Рогов проверил пульс. Олесины губы шевельнулись беззвучно.
— Пётр Алексеевич велел в погреб. Я послушалась. Сидела в темноте, на земляном полу, среди бочек с солониной. Сверху грохот, и земля тряслась, и песок сыпался со свода. Молилась. Не помню даже какими словами, всё спуталось. Повторяла только: «Господи, сохрани. Господи, сохрани».
Её голос стал каким-то выжатым, лишённым интонации. От этого рассказ делался страшнее любого крика.

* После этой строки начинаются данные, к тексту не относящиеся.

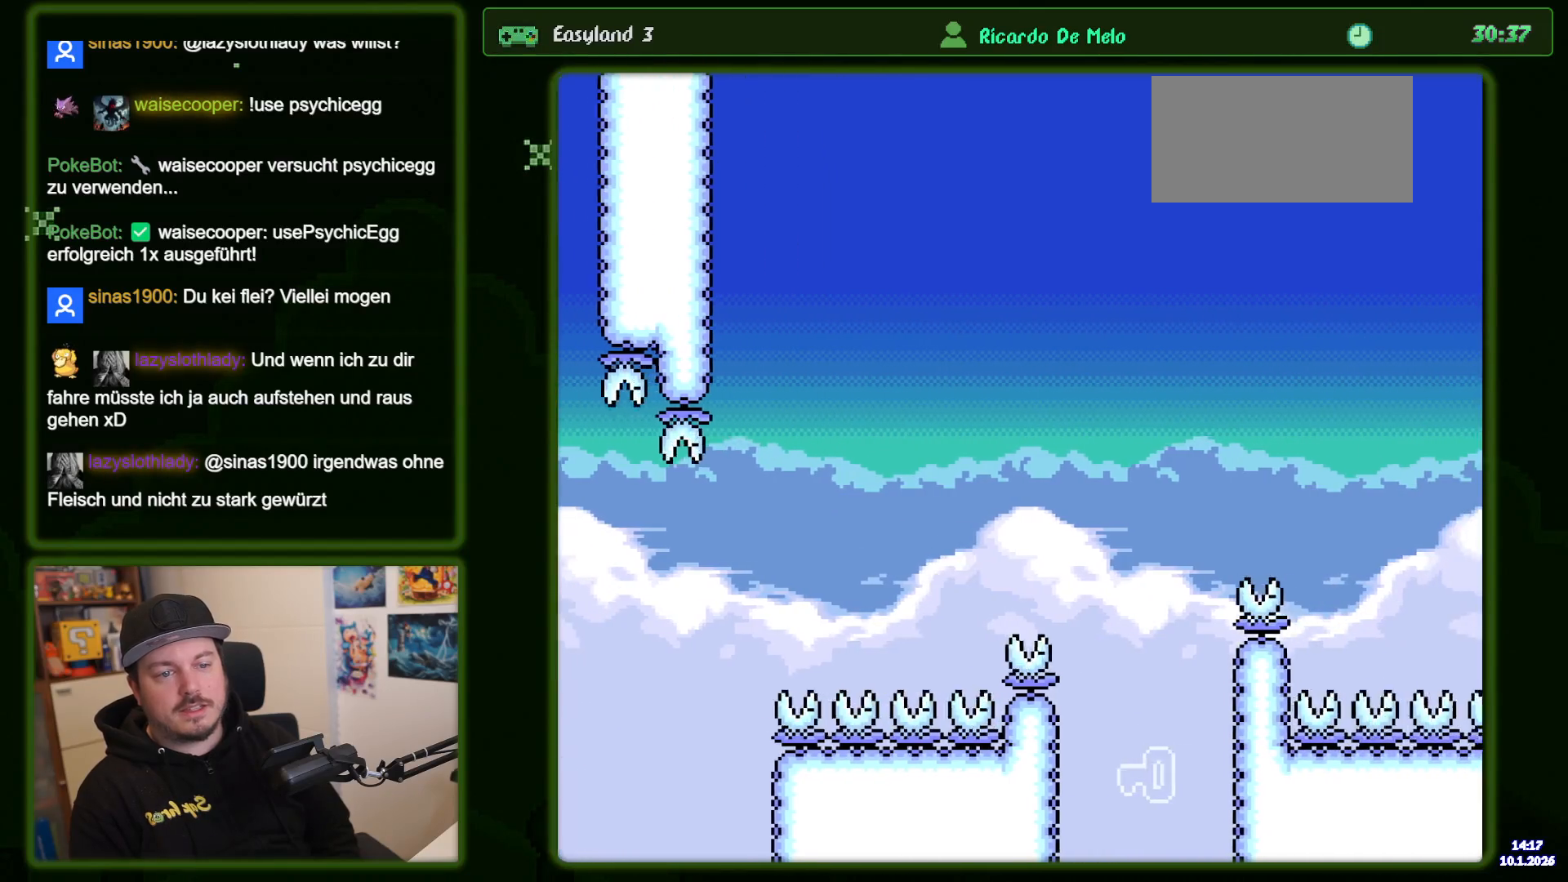
{"dt_ms": 500, "buttons": ["B", "Y", "DPAD_RIGHT"], "events": []}
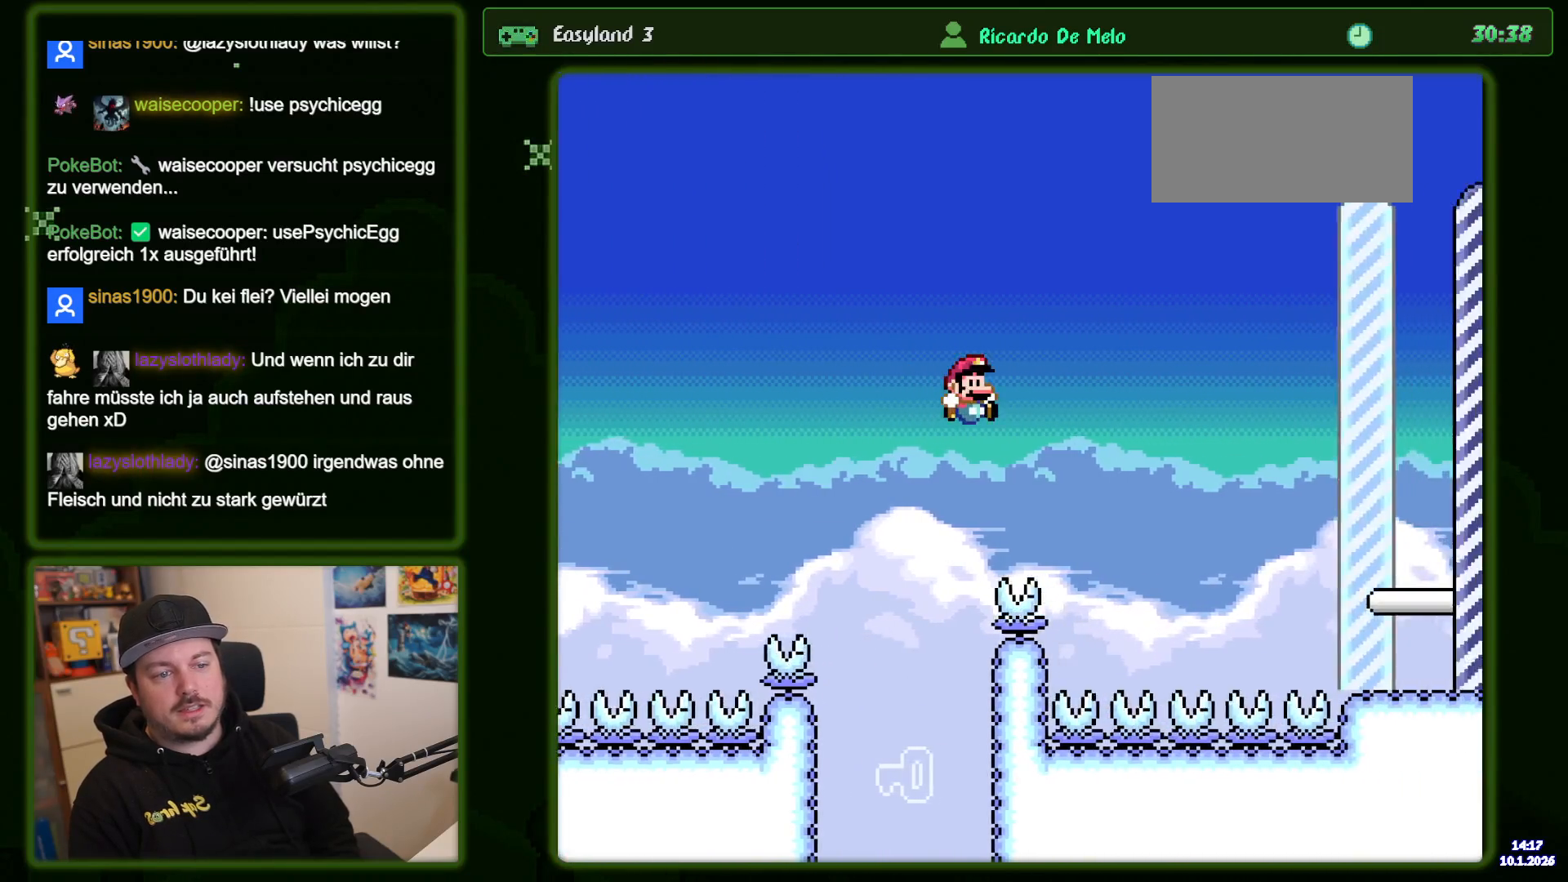
{"dt_ms": 500, "buttons": ["Y", "DPAD_RIGHT"], "events": [[233, "B", "up"]]}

— Потом стихло. Вылезла. Двор черен от дыма. Лазарет горел, камышовая крыша полыхала. Раненые, которых я выхаживала… Федька Колюжный лежал у стены. Глаза в небо. И улыбается, как дитя во сне. Сабельный удар через левое плечо наискосок. Он, верно, и понять не успел.
Я отвёл глаза. Не от картины, которую видел лишь в воображении, а от Олесиного лица, на котором проступило что-то, чему я не находил слова. Не боль, не горе. Знание. Знание, которое не вычитаешь и не выдумаешь.
— Пётр Алексеевич нашёлся у ворот. Живой. Мундир изорван, лицо закопчено, руки в крови, чужой. Увидел меня, шагнул, и колени подломились. Я подхватила. Тяжёлый. Я не знала, что мужское тело может быть таким тяжёлым. Он прижался лицом к моему плечу и прошептал: «Груня, ты жива. Слава Богу. Ты жива».
Рогов выключил метроном. Долгая пауза. Потом он тихо, ровно вывел её из транса. Олеся открыла глаза. Посмотрела на меня. Протянула руку, и я встал с кресла, подошёл, взял её ладонь. Она сжала мои пальцы. Крепко. Почти больно.
Часть шестая. Конец Аграфены.
Четвёртый сеанс Олеся попросила сама. Мы ехали домой после третьего, она молчала, смотрела в окно на вечерний Краснодар, на фонари и вывески, и вдруг произнесла:
— Мне нужно дойти до конца. Я чувствую, что он есть. Не обрыв, а конец. Мне нужно увидеть, что случилось с ней. Тогда отпустит.
— Ты уверена?
— Я никогда ни в чём не бывала так уверена.
Я позвонил Рогову. Он помолчал, потом согласился.
— Завтра. Условие прежнее. Если пульс выше ста двадцати, вывожу немедленно. Без обсуждений.
На следующий день мы снова поднялись по лестнице с засохшей геранью. Рогов открыл. Та же водолазка, только под глазами тени стали темнее, и между бровей залегла складка, которой я раньше не замечал.